The knickers were faded and a little worn at the waistband. She hadn’t expected to be taking them off in company. I pushed them down to her thighs. And, because no one could possibly resist Senemelia’s perfect bubble butt, I smacked her arse. “Bed,” I said.
I live in a village of about 7,000 people. I checked some demographic information when I was thinking of buying a place here. The population is mostly people of Scottish and German descent. I used to find it weird, after living in the city, how seldom I see brown or black people round the village, except those who’ve come up to the mountains as tourists. I’ve got used to it, though it does mean there’s no decent Indian, Thai, Vietnamese, Chinese or Lebanese food for about 100 kilometers in any direction.

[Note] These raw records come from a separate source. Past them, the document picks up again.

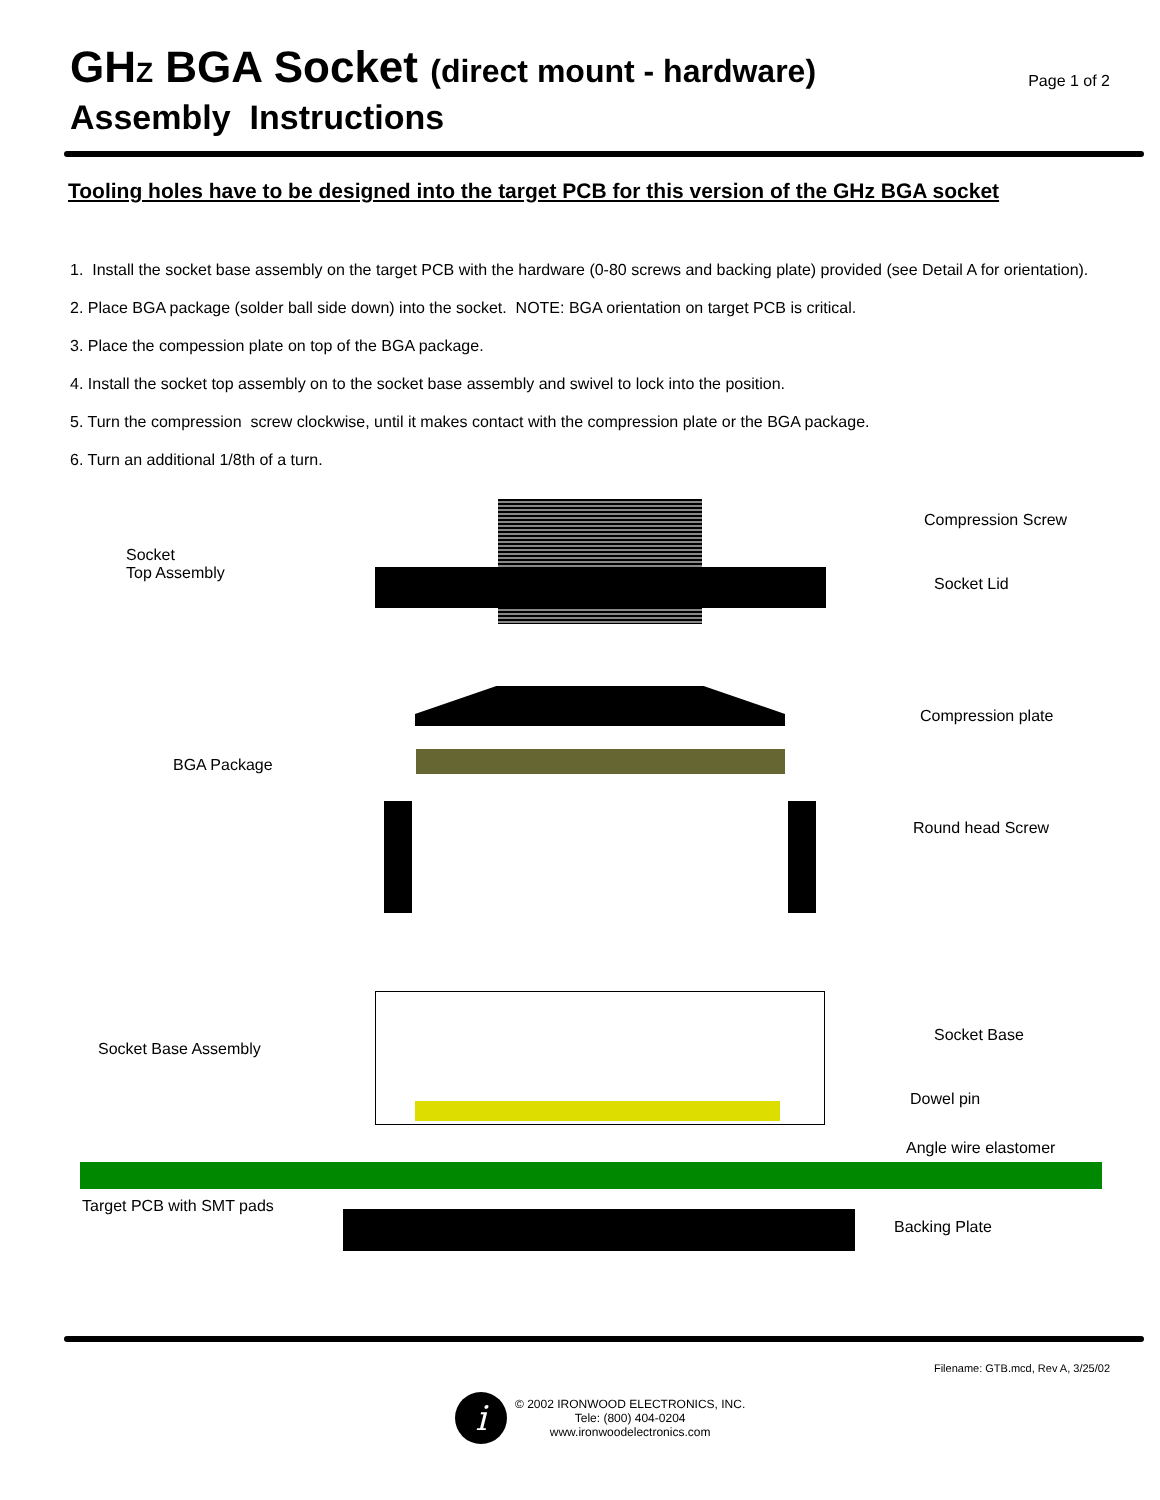GHZ BGA Socket (direct mount - hardware)
Assembly Instructions
Page 1 of 2
Tooling holes have to be designed into the target PCB for this version of the GHz BGA socket
1. Install the socket base assembly on the target PCB with the hardware (0-80 screws and backing plate) provided (see Detail A for orientation).
2. Place BGA package (solder ball side down) into the socket. NOTE: BGA orientation on target PCB is critical.
3. Place the compession plate on top of the BGA package.
4. Install the socket top assembly on to the socket base assembly and swivel to lock into the position.
5. Turn the compression screw clockwise, until it makes contact with the compression plate or the BGA package.
6. Turn an additional 1/8th of a turn.
Socket
Top Assembly
Compression Screw
Socket Lid
Compression plate
BGA Package
Round head Screw
Socket Base Assembly
Socket Base
Dowel pin
Angle wire elastomer
Target PCB with SMT pads
Backing Plate
Filename: GTB.mcd, Rev A, 3/25/02
i
© 2002 IRONWOOD ELECTRONICS, INC.
Tele: (800) 404-0204
www.ironwoodelectronics.com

A really high proportion of the people up here are single mothers. The single mothers are here because of the property prices: you can afford to live up here, with a bedroom or two for the kids, after a divorce or separation. And there’s a single mother’s mafia, a network who get each other bargains, and swap garden produce, clothes and that sort of thing, to keep living costs down.
Also, according to Neil Young so it must be true, welfare mothers make better lovers.(It’s a great song, by the way, and I recommend the version on Weld. If you ever wondered, “how much noise can Crazy Horse really make?”, this demonstrates that the answer is, “More than you could ever imagine, in your wildest dreams.”)

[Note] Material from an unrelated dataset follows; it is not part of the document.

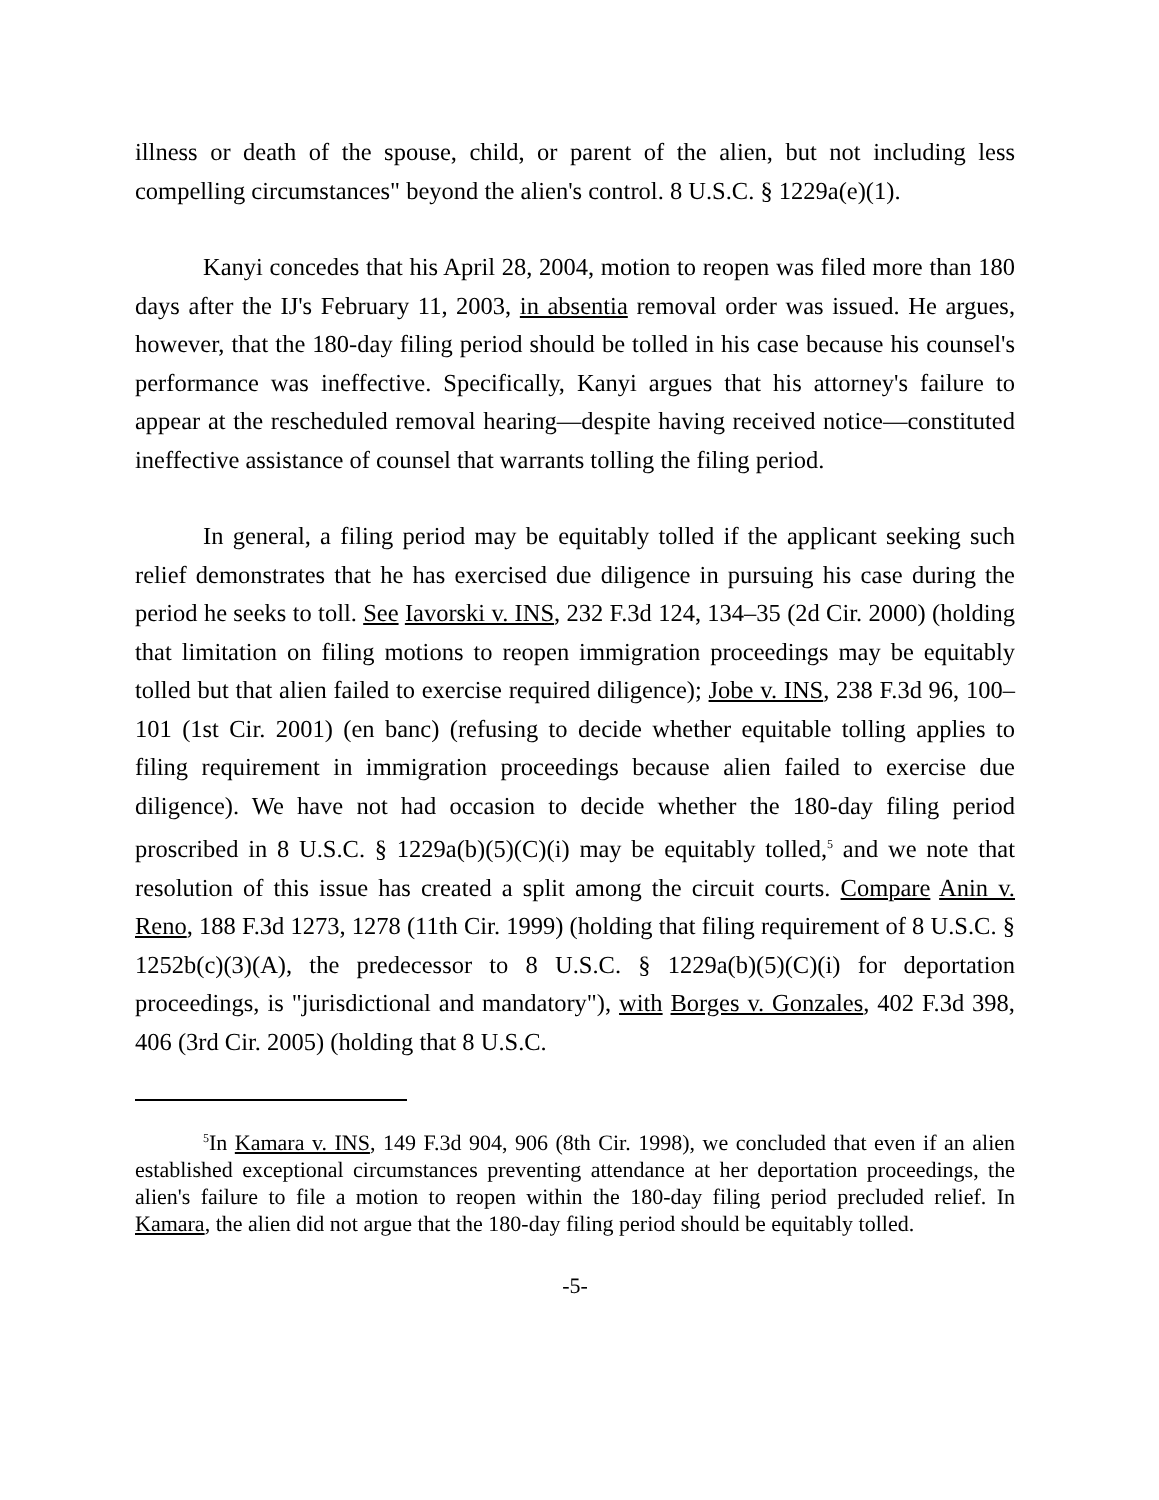illness or death of the spouse, child, or parent of the alien, but not including less compelling circumstances" beyond the alien's control. 8 U.S.C. § 1229a(e)(1).
Kanyi concedes that his April 28, 2004, motion to reopen was filed more than 180 days after the IJ's February 11, 2003, in absentia removal order was issued. He argues, however, that the 180-day filing period should be tolled in his case because his counsel's performance was ineffective. Specifically, Kanyi argues that his attorney's failure to appear at the rescheduled removal hearing—despite having received notice—constituted ineffective assistance of counsel that warrants tolling the filing period.
In general, a filing period may be equitably tolled if the applicant seeking such relief demonstrates that he has exercised due diligence in pursuing his case during the period he seeks to toll. See Iavorski v. INS, 232 F.3d 124, 134–35 (2d Cir. 2000) (holding that limitation on filing motions to reopen immigration proceedings may be equitably tolled but that alien failed to exercise required diligence); Jobe v. INS, 238 F.3d 96, 100–101 (1st Cir. 2001) (en banc) (refusing to decide whether equitable tolling applies to filing requirement in immigration proceedings because alien failed to exercise due diligence). We have not had occasion to decide whether the 180-day filing period proscribed in 8 U.S.C. § 1229a(b)(5)(C)(i) may be equitably tolled,<sup>5</sup> and we note that resolution of this issue has created a split among the circuit courts. Compare Anin v. Reno, 188 F.3d 1273, 1278 (11th Cir. 1999) (holding that filing requirement of 8 U.S.C. § 1252b(c)(3)(A), the predecessor to 8 U.S.C. § 1229a(b)(5)(C)(i) for deportation proceedings, is "jurisdictional and mandatory"), with Borges v. Gonzales, 402 F.3d 398, 406 (3rd Cir. 2005) (holding that 8 U.S.C.
<sup>5</sup> In Kamara v. INS, 149 F.3d 904, 906 (8th Cir. 1998), we concluded that even if an alien established exceptional circumstances preventing attendance at her deportation proceedings, the alien's failure to file a motion to reopen within the 180-day filing period precluded relief. In Kamara, the alien did not argue that the 180-day filing period should be equitably tolled.
-5-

There’s a temptation to go all man-of-the-world when you hear bumper stickers like that: ah, yes, that welfare mother, the colours her face turns when you’re in her bed and the kids are in theirs, just a wall away, and she’s trying to suppress orgasmic screams. Her sexual abandonment and need, when you’re just got an hour left before the kids get back from school.
She has various kinds of wisdom, that come from having loved and had to leave a man, and another kind that comes with responsibility for children, that lead to a willingness to see the world and people as they are. That’s sexy too.
The man of the world says something like this, and he sighs with pleasurable reminiscence. He has a sip of whisky, breathes out and says, again, “Ahhh, yes.” I could do that. I’ve even got a library with a leather armchair.
But it’s bullshit, of course. Not because single mothers aren’t great lovers. But then, you could make up just as reasonable a story about nurses, or teachers, or librarians making better lovers. It’s one of those statements that sounds like knowledge but doesn’t really mean anything.
I’ve never known a woman bank middle-manager, or travel agent or public service policy writer, who wasn’t a brilliant lover. I guess I’m just not a man of the world.